There are recent libraries like `dplyr`, `tidyr`, `ggplot2` that did not originally exist when I first created these R-scripts. I now try to implement them from time to time. 

## Remark
This library is not as complete as can be `library(caret)` in terms of model types available, however, as far as I know, `caret` model selection procedure is designed for a unique combination of model/distribution. Here, cross-validation outputs of each model/distribution are kept, and can then be compared all together with *paired* comparison. Not only the model with the best mean RMSE (or AUC) is retained, but also all other models giving predictions statistically as good as the best one. For biological purpose, knowing all models with the same predictive power may modify outputs interpretation. Another difference is that `SDMSelect` package is designed for predicting species distribution models, which means that some outputs are maps of species distributions as well as all maps of uncertainty that can be deduced from model outputs.  

# Collaboration
For your work on covariates selection and species distribution modelling, you can contact me. Vignettes will give you a good starting point. I'll be happy to participate to scientific collaborations based on this R-package. More information on my website <https://statnmap.com>.  

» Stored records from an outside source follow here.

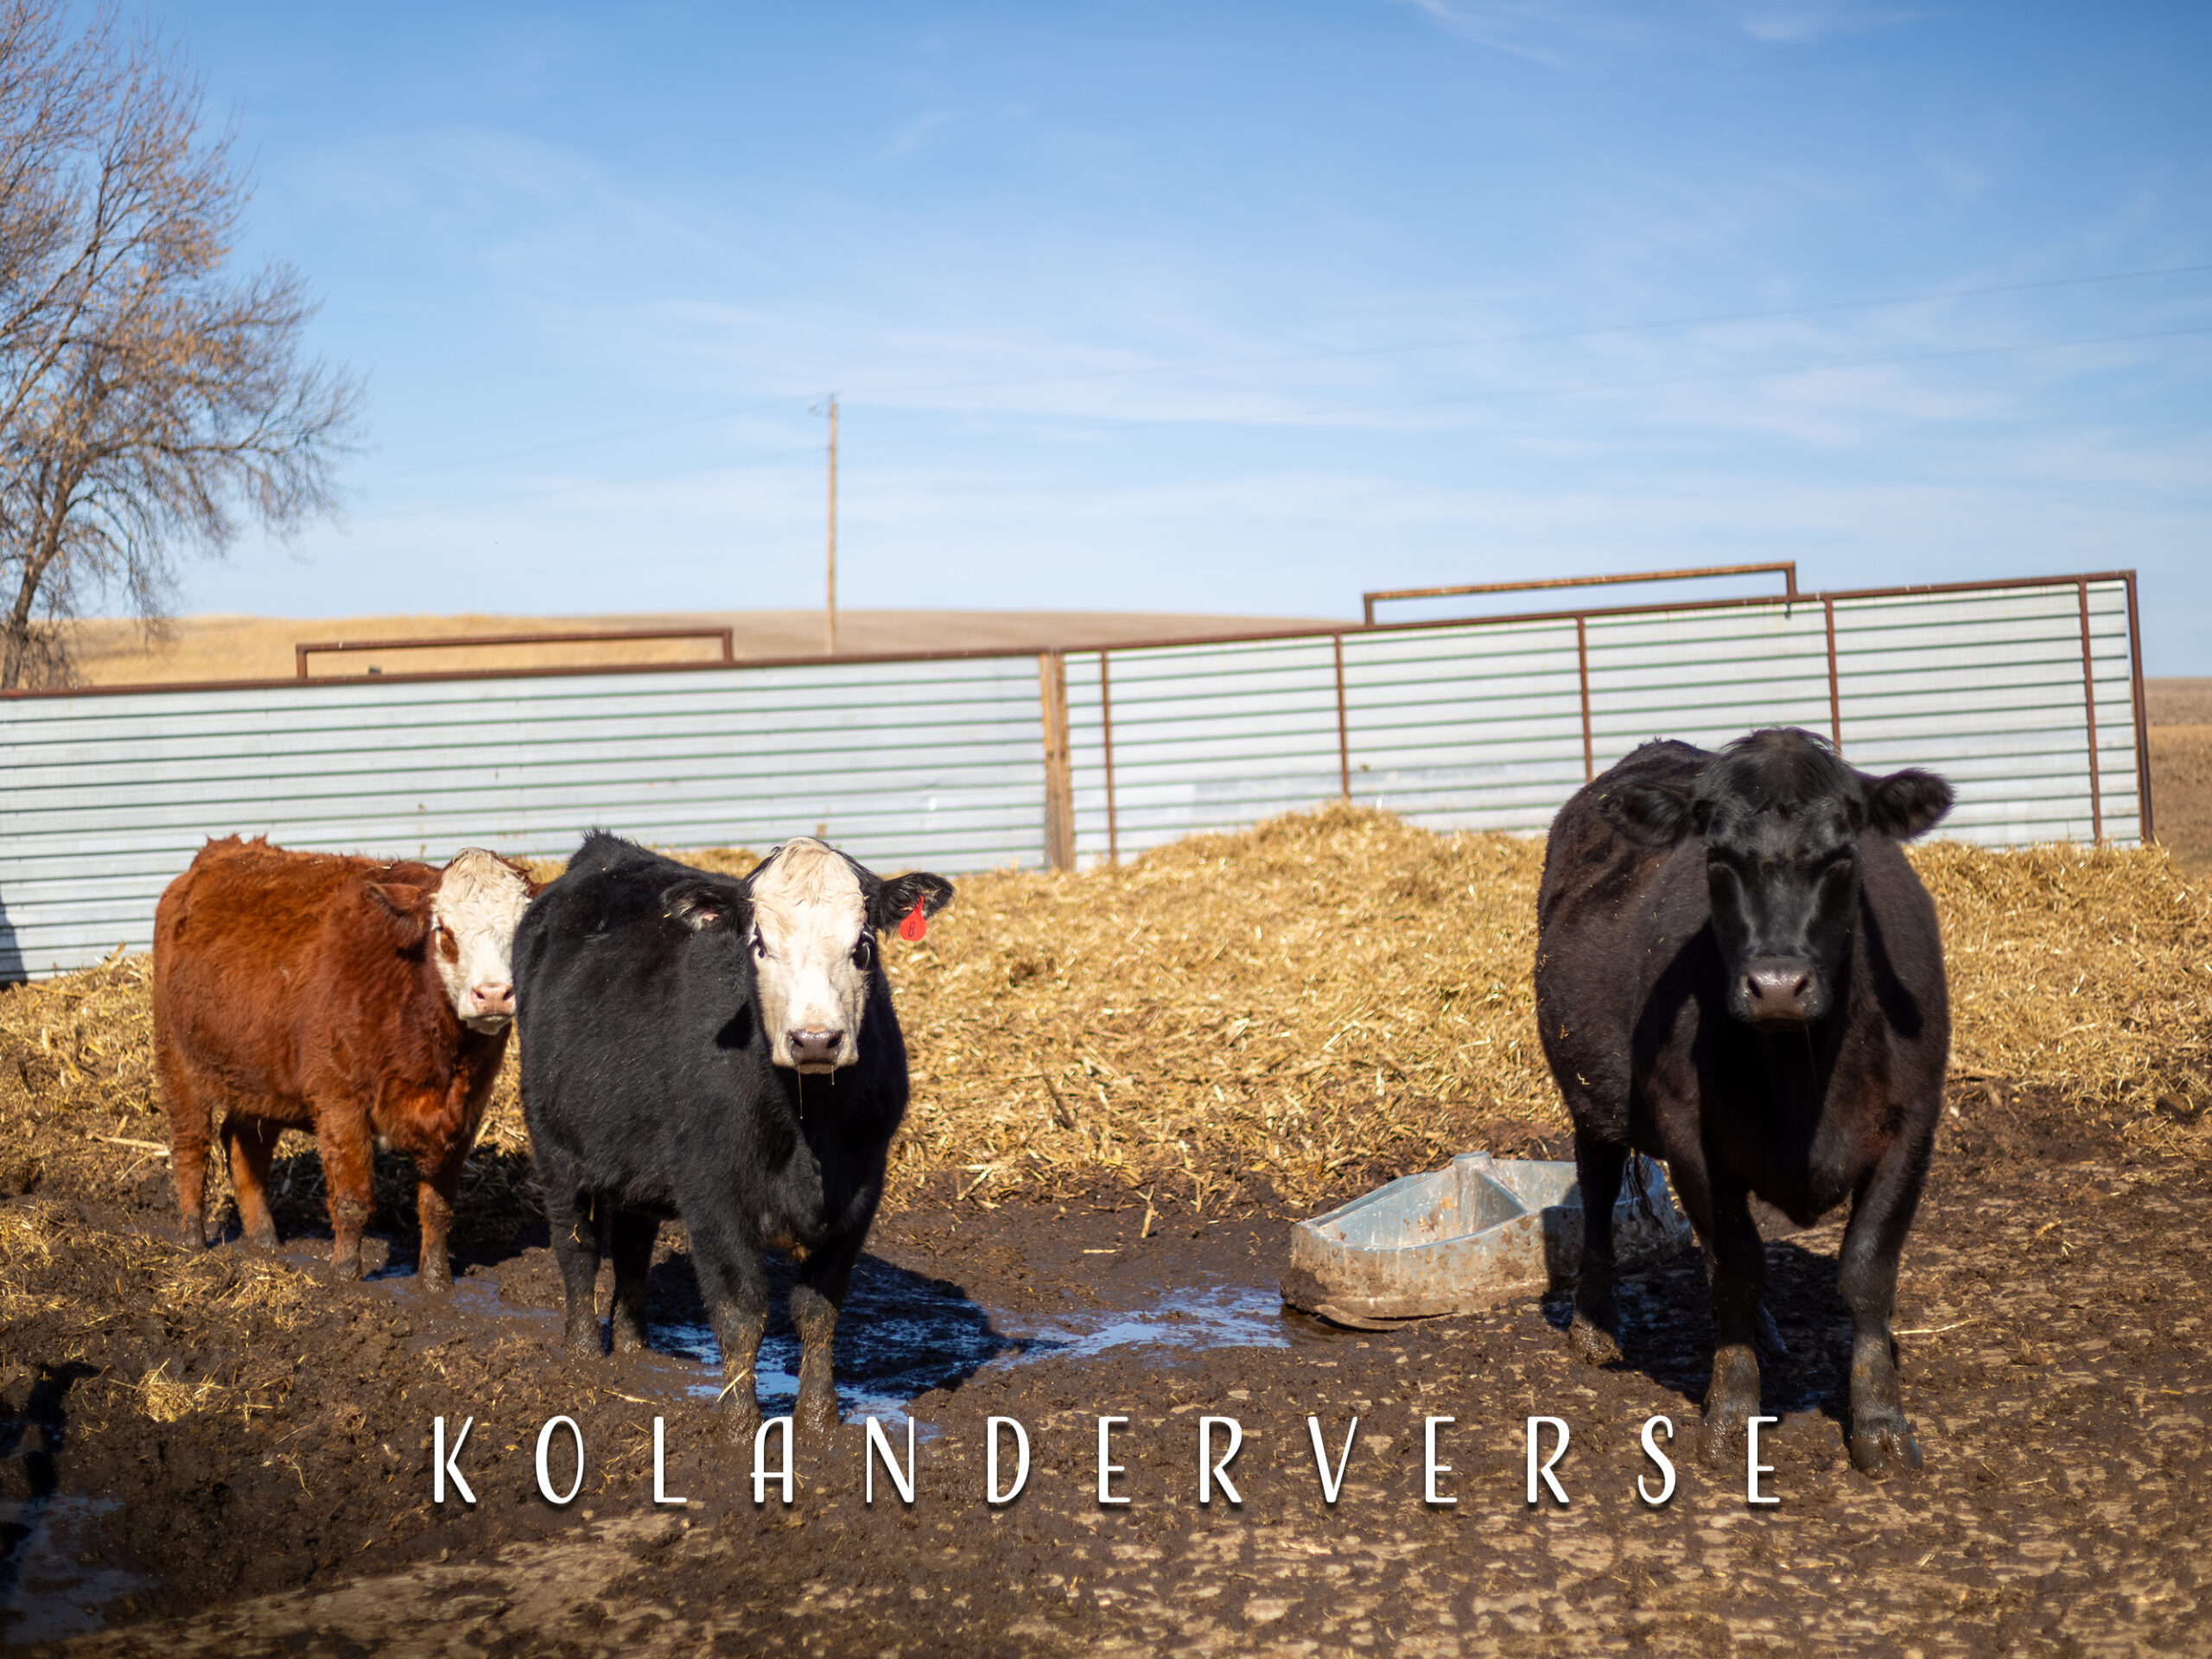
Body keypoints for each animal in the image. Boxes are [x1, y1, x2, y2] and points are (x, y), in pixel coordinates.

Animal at [153, 836, 536, 1288]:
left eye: (521, 930)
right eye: (444, 929)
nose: (493, 995)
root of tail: (215, 855)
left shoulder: (467, 1111)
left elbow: (437, 1207)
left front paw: (436, 1282)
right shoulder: (341, 1102)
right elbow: (353, 1200)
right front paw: (344, 1278)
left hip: (259, 1076)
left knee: (244, 1144)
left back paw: (264, 1239)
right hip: (178, 1062)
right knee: (191, 1147)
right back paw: (192, 1238)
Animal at [512, 832, 953, 1438]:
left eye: (862, 946)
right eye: (759, 945)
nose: (815, 1040)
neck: (808, 1126)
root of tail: (602, 853)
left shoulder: (861, 1191)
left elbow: (819, 1311)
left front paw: (819, 1420)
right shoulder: (713, 1192)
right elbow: (741, 1314)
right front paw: (741, 1426)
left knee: (631, 1244)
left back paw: (633, 1348)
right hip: (555, 1148)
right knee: (576, 1249)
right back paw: (583, 1356)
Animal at [1533, 728, 1953, 1477]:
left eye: (1843, 853)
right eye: (1717, 858)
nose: (1778, 985)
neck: (1800, 1075)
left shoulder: (1913, 1126)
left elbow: (1867, 1272)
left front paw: (1879, 1422)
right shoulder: (1691, 1139)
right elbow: (1735, 1267)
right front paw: (1732, 1409)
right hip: (1591, 1099)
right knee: (1601, 1191)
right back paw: (1596, 1323)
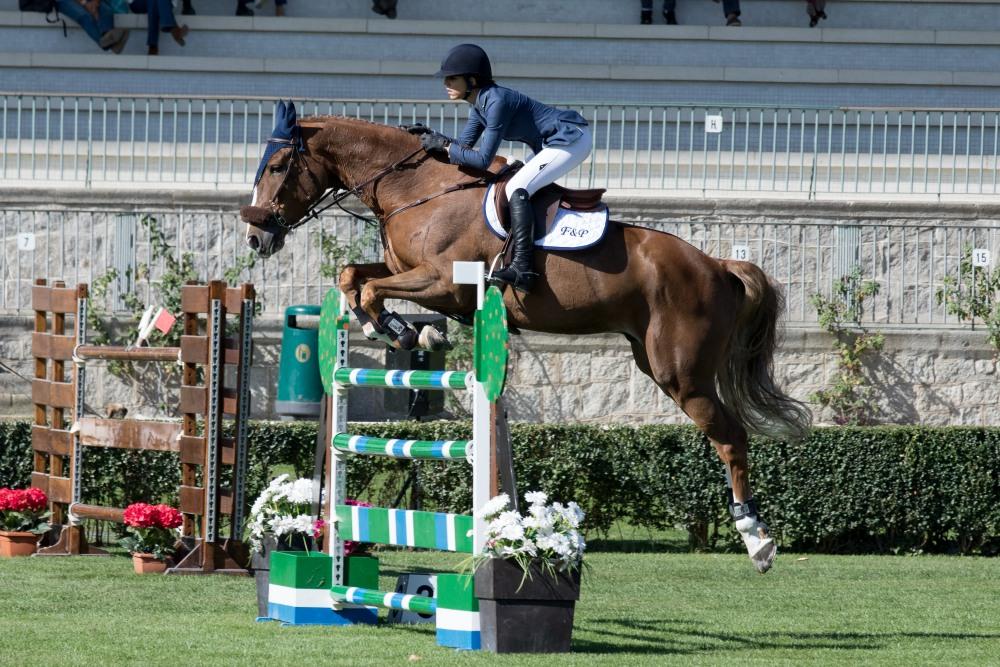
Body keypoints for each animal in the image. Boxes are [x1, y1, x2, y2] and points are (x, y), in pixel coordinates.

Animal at [242, 104, 812, 576]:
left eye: (277, 167)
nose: (255, 237)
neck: (415, 189)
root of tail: (716, 265)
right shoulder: (412, 274)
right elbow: (353, 276)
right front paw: (396, 328)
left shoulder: (445, 282)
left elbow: (371, 286)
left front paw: (405, 328)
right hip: (654, 361)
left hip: (682, 374)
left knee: (731, 436)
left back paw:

If you want to participate in improving this library, please have a look at my todo list (in Vignettes directory or in the [pkgdown site](https://statnmap.github.io/SDMSelect/articles/TODO.html)) and feel free to clone, modify and provide pull requests. Please run the two Rmd files in `inst` folder before submitting a pull request. These are the complete versions of the two vignettes.

See full documentation realized using {pkgdown} at https://statnmap.github.io/SDMSelect/

# License
This package is free and open source software, licensed under GPL.